Digital sculpting has long been a tool of artists who render three-dimensional images of real-life objects. It provides the ability to mold, shape, and manipulate digital 3D models as you would with a physical lump of clay. Digital sculpting lends itself to meticulous detail and requires a good deal of skill to do correctly.
What is Photogrammetry
Photogrammetry, on the other hand, uses photographs to develop three-dimensional models of objects represented in the input photo. These systems can be very complex and require a substantial amount of time to set up and configure. Because of the necessary precision, photogrammetry work generally needs to be done in a studio. It’s not meant to be used as a portable technology, which limits its versatility somewhat.
Both tools have proven immensely useful to digital artists, and each has its strengths and weaknesses. However, some believe that photogrammetry works as an alternative for digital sculpting, and may one day replace it entirely. Is it really possible for the newer photogrammetry technology to make digital sculpting obsolete?
Advantages of Photogrammetry
Probably not anytime soon, but there are some areas where photogrammetry provides significant advantages that digital sculpting doesn’t. At the very least, it’s safe at this time to call it a specialization that complements 3D sculpting. One of the weaknesses of photogrammetry is that it’s limited by the quality of the input photo. For best results, you need professional-grade images to work from. Once you have that, digital sculpting can be used to refine and complete the resulting 3D model.
On the other hand, photogrammetry can be used in tandem with digital sculpting to perform character modeling. Multiple camera setups are used to photograph a subject from several different angles. Once that’s done, photogrammetry software is used to create the 3D model. Photogrammetry is also much more suited to environmental modeling that digital sculpting is on its own.
One of the strengths of photogrammetry software is that is can detect if a subject moves slightly. This is done with a technology called instantaneous data capture, which can distinguish slight changes in the image set that should be discarded. This is enormously beneficial as it won’t let a handful of bad images adversely affect an entire model.

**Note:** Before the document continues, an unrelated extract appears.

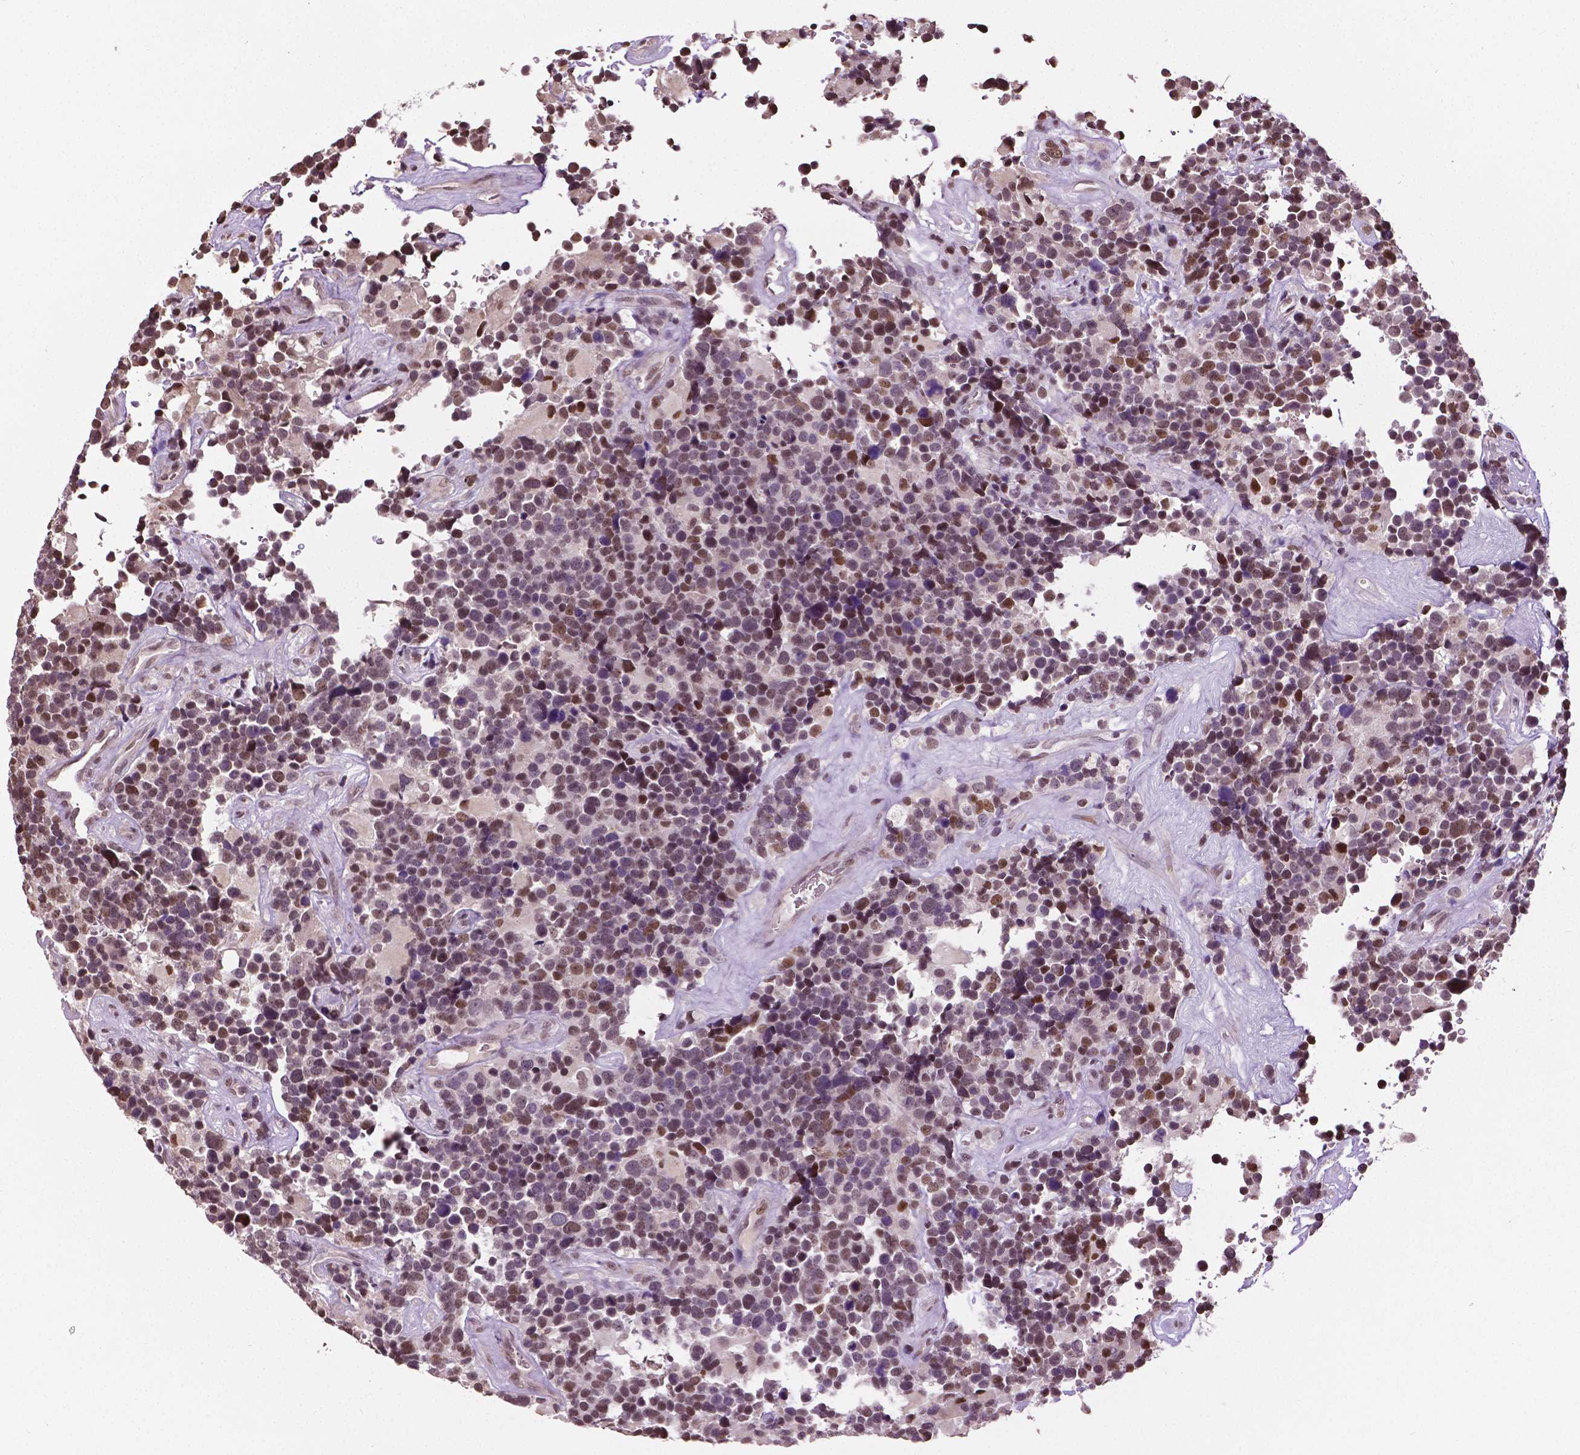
{"staining": {"intensity": "moderate", "quantity": "25%-75%", "location": "nuclear"}, "tissue": "glioma", "cell_type": "Tumor cells", "image_type": "cancer", "snomed": [{"axis": "morphology", "description": "Glioma, malignant, High grade"}, {"axis": "topography", "description": "Brain"}], "caption": "Human high-grade glioma (malignant) stained for a protein (brown) displays moderate nuclear positive staining in approximately 25%-75% of tumor cells.", "gene": "DLX5", "patient": {"sex": "male", "age": 33}}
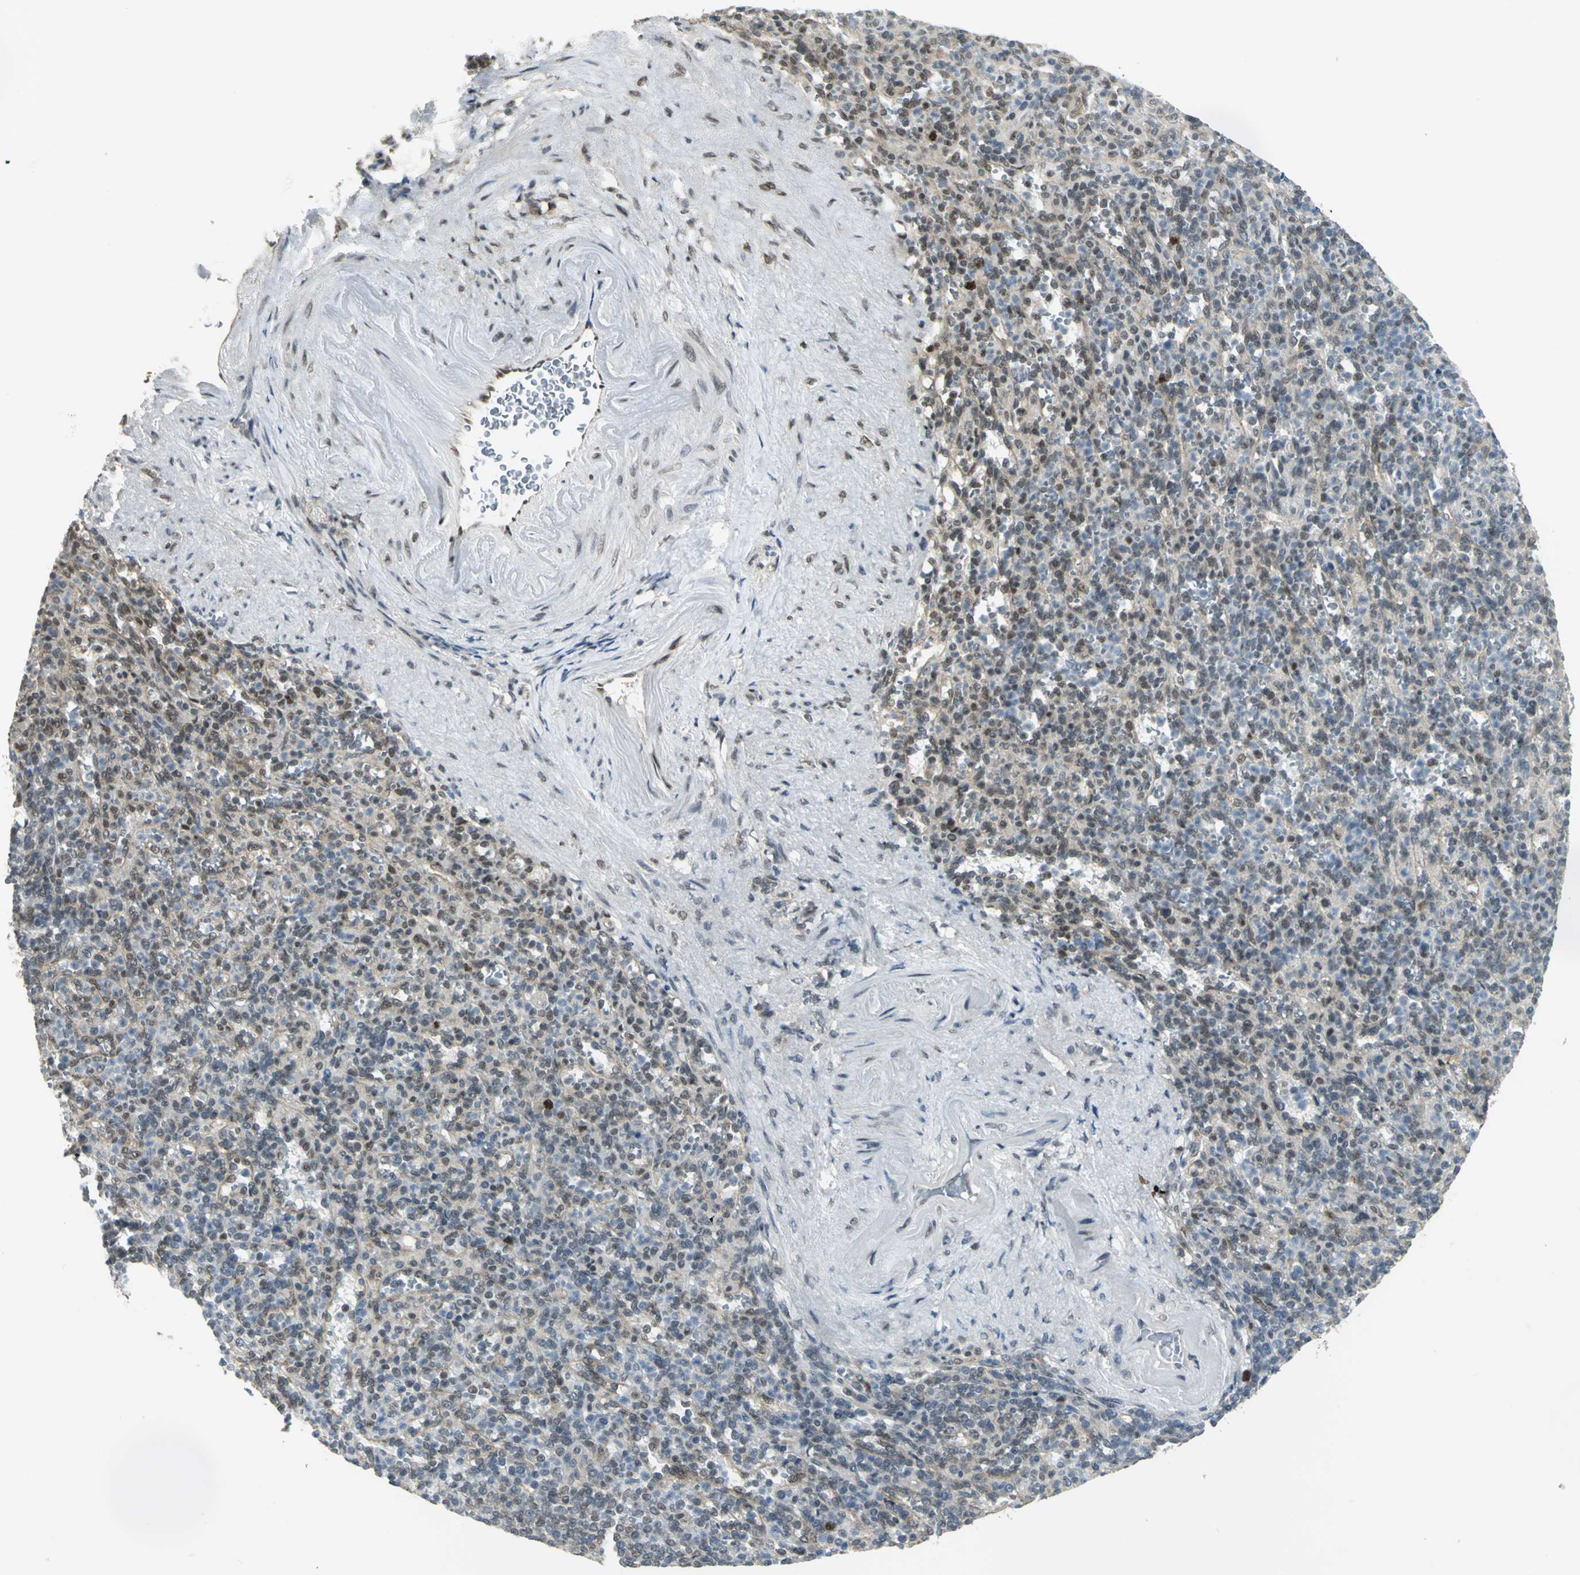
{"staining": {"intensity": "moderate", "quantity": "<25%", "location": "nuclear"}, "tissue": "spleen", "cell_type": "Cells in red pulp", "image_type": "normal", "snomed": [{"axis": "morphology", "description": "Normal tissue, NOS"}, {"axis": "topography", "description": "Spleen"}], "caption": "This photomicrograph reveals IHC staining of normal spleen, with low moderate nuclear expression in approximately <25% of cells in red pulp.", "gene": "DDX5", "patient": {"sex": "female", "age": 74}}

Digital Sculpting vs. Photogrammetry
Digital sculpting doesn’t have the same ability to process those slight changes. A human body can move enough to make a difference even during the short delay it takes to complete a digital sculpting scan. That can throw the results off and create a double layer of scan data.
Once the photogrammetry model is completed, you can then use digital sculpting to do some clean-up and refine the 3D model. Texture unfolding, refolding, UV remapping and transfers, and other touch-ups are among the things you can expect to do with a finished model. Lighting and shading adjustments might be things you’d do afterward, as well.
Photogrammetry isn’t about to make digital sculpting obsolete just yet. Still, it does a lot of what 3D sculpting does and does it better. It wouldn’t be unexpected to see it progressing to the point it supplants digital sculpting entirely in the coming years.